**課題内容**. 次の記録をすべて、各行を一字も変えずにそのまま引用しなさい。

[バウンディングボックス注釈]
______

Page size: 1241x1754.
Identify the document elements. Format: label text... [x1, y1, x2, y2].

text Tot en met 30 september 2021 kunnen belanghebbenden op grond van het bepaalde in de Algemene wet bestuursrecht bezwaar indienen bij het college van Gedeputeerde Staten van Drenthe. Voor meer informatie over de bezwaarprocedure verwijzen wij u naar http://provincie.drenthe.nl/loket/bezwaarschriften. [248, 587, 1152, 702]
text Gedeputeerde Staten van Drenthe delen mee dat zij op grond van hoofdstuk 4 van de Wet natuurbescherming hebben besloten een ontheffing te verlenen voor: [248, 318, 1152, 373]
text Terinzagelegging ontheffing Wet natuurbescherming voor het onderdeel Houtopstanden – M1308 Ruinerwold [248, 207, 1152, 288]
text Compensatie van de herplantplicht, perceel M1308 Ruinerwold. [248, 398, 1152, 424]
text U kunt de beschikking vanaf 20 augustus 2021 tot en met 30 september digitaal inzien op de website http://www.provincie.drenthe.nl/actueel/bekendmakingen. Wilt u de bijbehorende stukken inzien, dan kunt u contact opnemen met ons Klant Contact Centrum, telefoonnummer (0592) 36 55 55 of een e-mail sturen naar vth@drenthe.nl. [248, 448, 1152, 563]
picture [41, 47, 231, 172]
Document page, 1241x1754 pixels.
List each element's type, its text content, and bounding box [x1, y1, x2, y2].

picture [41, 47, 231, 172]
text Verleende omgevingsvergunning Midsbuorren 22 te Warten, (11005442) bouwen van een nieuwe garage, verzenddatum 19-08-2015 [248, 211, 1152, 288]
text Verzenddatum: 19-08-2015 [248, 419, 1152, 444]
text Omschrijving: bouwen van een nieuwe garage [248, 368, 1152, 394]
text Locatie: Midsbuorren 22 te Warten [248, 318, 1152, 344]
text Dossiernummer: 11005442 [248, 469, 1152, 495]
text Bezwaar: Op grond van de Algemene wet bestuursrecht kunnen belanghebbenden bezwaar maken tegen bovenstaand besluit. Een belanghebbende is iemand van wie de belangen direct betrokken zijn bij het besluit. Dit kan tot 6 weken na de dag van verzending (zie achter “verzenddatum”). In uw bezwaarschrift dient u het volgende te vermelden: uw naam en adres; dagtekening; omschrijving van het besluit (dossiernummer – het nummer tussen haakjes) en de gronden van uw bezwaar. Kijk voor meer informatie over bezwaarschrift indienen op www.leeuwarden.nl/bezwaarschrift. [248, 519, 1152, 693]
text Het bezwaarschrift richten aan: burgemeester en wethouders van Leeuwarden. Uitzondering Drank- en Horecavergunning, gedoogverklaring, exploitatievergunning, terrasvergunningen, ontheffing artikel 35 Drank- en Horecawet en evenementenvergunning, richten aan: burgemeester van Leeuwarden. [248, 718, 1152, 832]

______

**完成した課題**.
Page size: 1241x1754.
Identify the document elements. Format: label text... [x1, y1, x2, y2].

text Tot en met 30 september 2021 kunnen belanghebbenden op grond van het bepaalde in de Algemene wet bestuursrecht bezwaar indienen bij het college van Gedeputeerde Staten van Drenthe. Voor meer informatie over de bezwaarprocedure verwijzen wij u naar http://provincie.drenthe.nl/loket/bezwaarschriften. [248, 587, 1152, 702]
text Gedeputeerde Staten van Drenthe delen mee dat zij op grond van hoofdstuk 4 van de Wet natuurbescherming hebben besloten een ontheffing te verlenen voor: [248, 318, 1152, 373]
text Terinzagelegging ontheffing Wet natuurbescherming voor het onderdeel Houtopstanden – M1308 Ruinerwold [248, 207, 1152, 288]
text Compensatie van de herplantplicht, perceel M1308 Ruinerwold. [248, 398, 1152, 424]
text U kunt de beschikking vanaf 20 augustus 2021 tot en met 30 september digitaal inzien op de website http://www.provincie.drenthe.nl/actueel/bekendmakingen. Wilt u de bijbehorende stukken inzien, dan kunt u contact opnemen met ons Klant Contact Centrum, telefoonnummer (0592) 36 55 55 of een e-mail sturen naar vth@drenthe.nl. [248, 448, 1152, 563]
picture [41, 47, 231, 172]
Document page, 1241x1754 pixels.
List each element's type, its text content, and bounding box [x1, y1, x2, y2].

picture [41, 47, 231, 172]
text Verleende omgevingsvergunning Midsbuorren 22 te Warten, (11005442) bouwen van een nieuwe garage, verzenddatum 19-08-2015 [248, 211, 1152, 288]
text Verzenddatum: 19-08-2015 [248, 419, 1152, 444]
text Omschrijving: bouwen van een nieuwe garage [248, 368, 1152, 394]
text Locatie: Midsbuorren 22 te Warten [248, 318, 1152, 344]
text Dossiernummer: 11005442 [248, 469, 1152, 495]
text Bezwaar: Op grond van de Algemene wet bestuursrecht kunnen belanghebbenden bezwaar maken tegen bovenstaand besluit. Een belanghebbende is iemand van wie de belangen direct betrokken zijn bij het besluit. Dit kan tot 6 weken na de dag van verzending (zie achter “verzenddatum”). In uw bezwaarschrift dient u het volgende te vermelden: uw naam en adres; dagtekening; omschrijving van het besluit (dossiernummer – het nummer tussen haakjes) en de gronden van uw bezwaar. Kijk voor meer informatie over bezwaarschrift indienen op www.leeuwarden.nl/bezwaarschrift. [248, 519, 1152, 693]
text Het bezwaarschrift richten aan: burgemeester en wethouders van Leeuwarden. Uitzondering Drank- en Horecavergunning, gedoogverklaring, exploitatievergunning, terrasvergunningen, ontheffing artikel 35 Drank- en Horecawet en evenementenvergunning, richten aan: burgemeester van Leeuwarden. [248, 718, 1152, 832]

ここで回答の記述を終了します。